To do -
Retype the data below verbatim; pictures do not belong in the copy.

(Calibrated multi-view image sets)

################

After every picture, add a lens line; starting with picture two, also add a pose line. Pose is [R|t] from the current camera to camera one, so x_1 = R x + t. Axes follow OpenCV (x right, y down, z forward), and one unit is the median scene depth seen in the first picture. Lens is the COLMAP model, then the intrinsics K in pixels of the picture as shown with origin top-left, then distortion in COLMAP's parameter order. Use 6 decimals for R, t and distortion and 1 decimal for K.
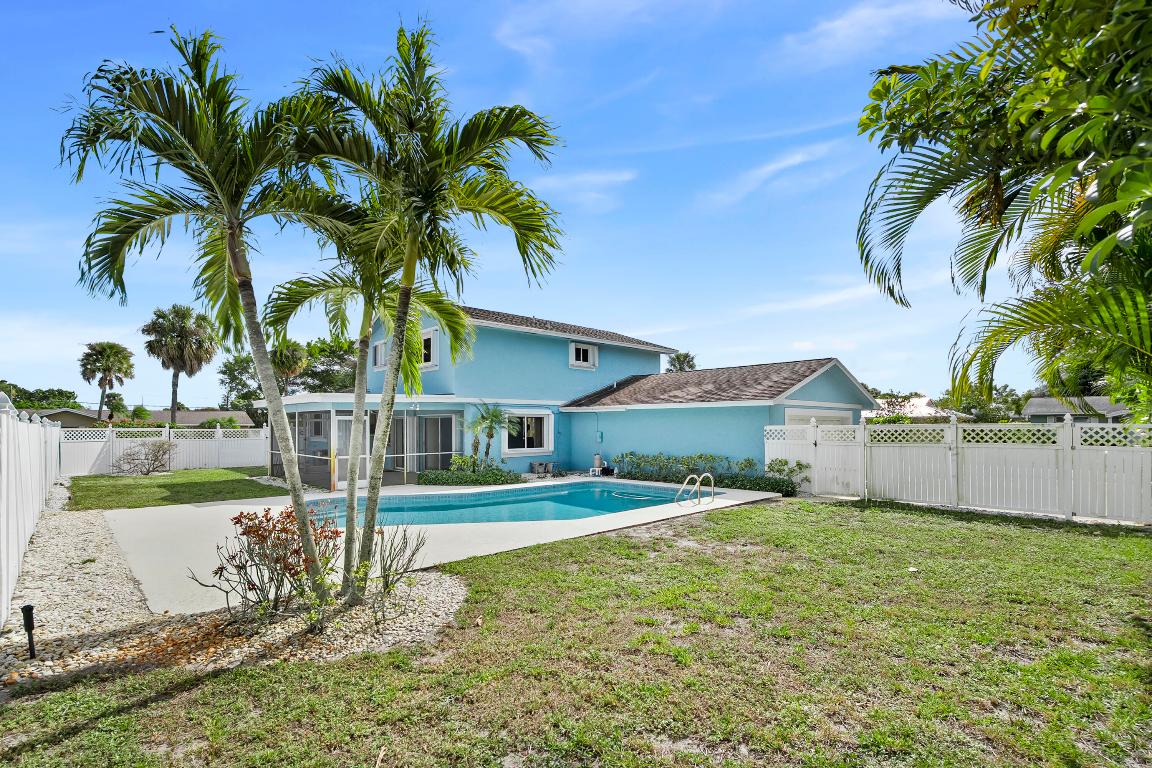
lens RADIAL K [[528.6, 0, 565.1], [0, 528.6, 425.2], [0, 0, 1]] dist [-0.003836, 0.000464]
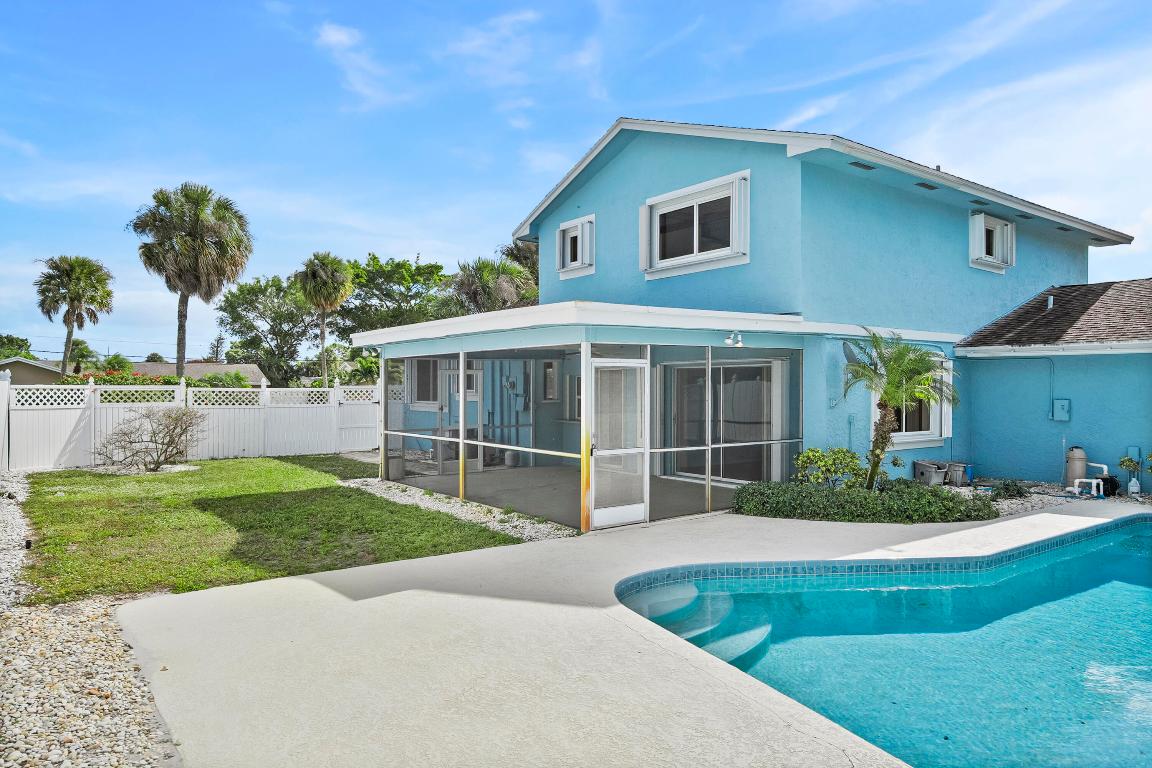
lens RADIAL K [[742.3, 0, 572.4], [0, 742.3, 386.5], [0, 0, 1]] dist [0.008018, 0.006124]
pose [[0.992951, 0.006371, -0.118352, -0.193997], [-0.006482, 0.999979, -0.000557, 0.003224], [0.118346, 0.001320, 0.992972, 0.202455]]
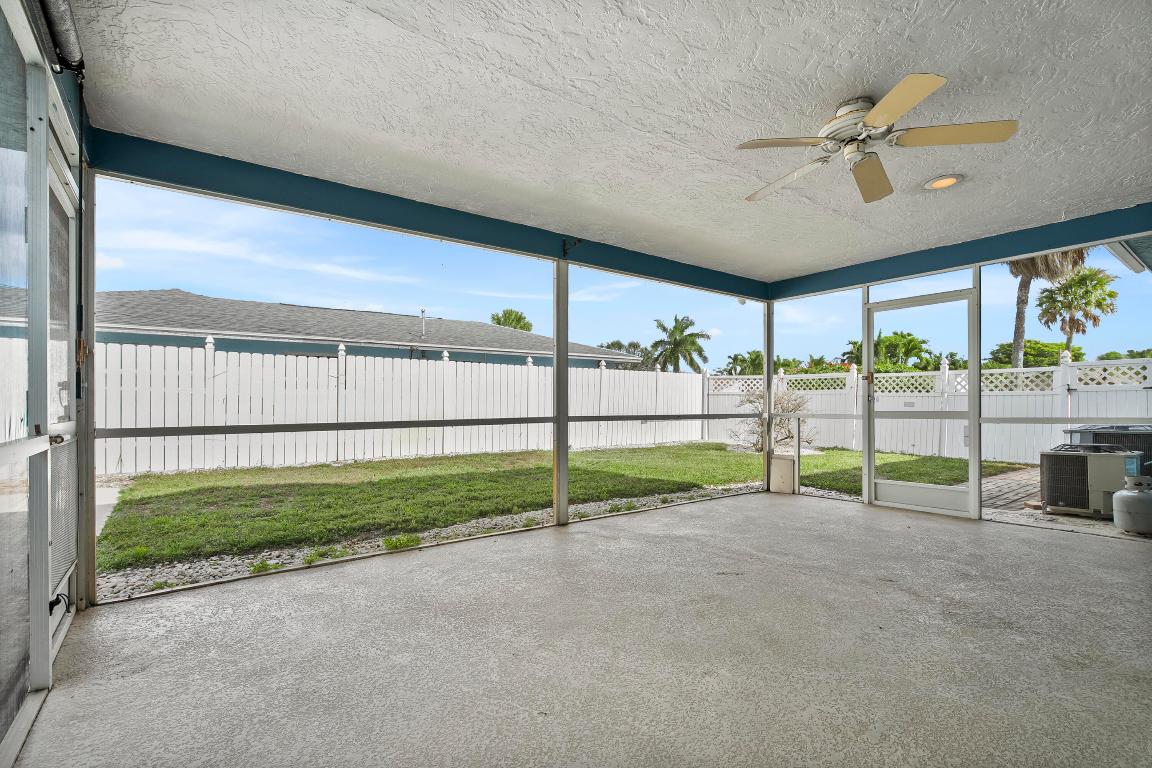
lens RADIAL K [[528.6, 0, 568.2], [0, 528.6, 394.4], [0, 0, 1]] dist [-0.003836, 0.000464]
pose [[-0.109836, -0.005672, -0.993934, -0.138881], [0.001140, 0.999982, -0.005832, 0.024963], [0.993949, -0.001774, -0.109827, 0.610557]]
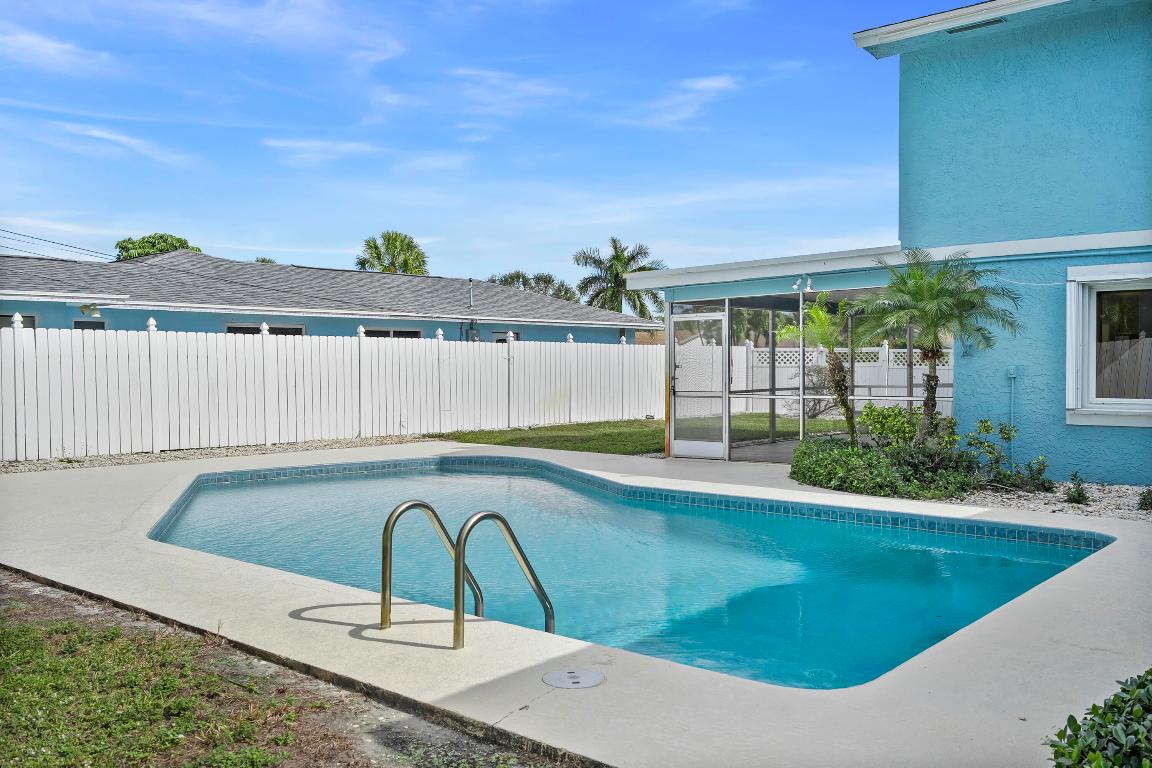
lens RADIAL K [[980.7, 0, 578.2], [0, 980.7, 380.6], [0, 0, 1]] dist [0.006967, -0.006295]
pose [[0.114303, 0.021887, -0.993205, 0.271678], [0.005675, 0.999727, 0.022684, 0.013022], [0.993430, -0.008229, 0.114147, 0.410420]]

################

Solution to this task -
After every picture, add a lens line; starting with picture two, also add a pose line. Pose is [R|t] from the current camera to camera one, so x_1 = R x + t. Axes follow OpenCV (x right, y down, z forward), and one unit is the median scene depth seen in the first picture. Lens is the COLMAP model, then the intrinsics K in pixels of the picture as shown with origin top-left, then distortion in COLMAP's parameter order. Use 6 decimals for R, t and distortion and 1 decimal for K.
lens RADIAL K [[528.6, 0, 565.1], [0, 528.6, 425.2], [0, 0, 1]] dist [-0.003836, 0.000464]
lens RADIAL K [[742.3, 0, 572.4], [0, 742.3, 386.5], [0, 0, 1]] dist [0.008018, 0.006124]
pose [[0.992951, 0.006371, -0.118352, -0.193997], [-0.006482, 0.999979, -0.000557, 0.003224], [0.118346, 0.001320, 0.992972, 0.202455]]
lens RADIAL K [[528.6, 0, 568.2], [0, 528.6, 394.4], [0, 0, 1]] dist [-0.003836, 0.000464]
pose [[-0.109836, -0.005672, -0.993934, -0.138881], [0.001140, 0.999982, -0.005832, 0.024963], [0.993949, -0.001774, -0.109827, 0.610557]]
lens RADIAL K [[980.7, 0, 578.2], [0, 980.7, 380.6], [0, 0, 1]] dist [0.006967, -0.006295]
pose [[0.114303, 0.021887, -0.993205, 0.271678], [0.005675, 0.999727, 0.022684, 0.013022], [0.993430, -0.008229, 0.114147, 0.410420]]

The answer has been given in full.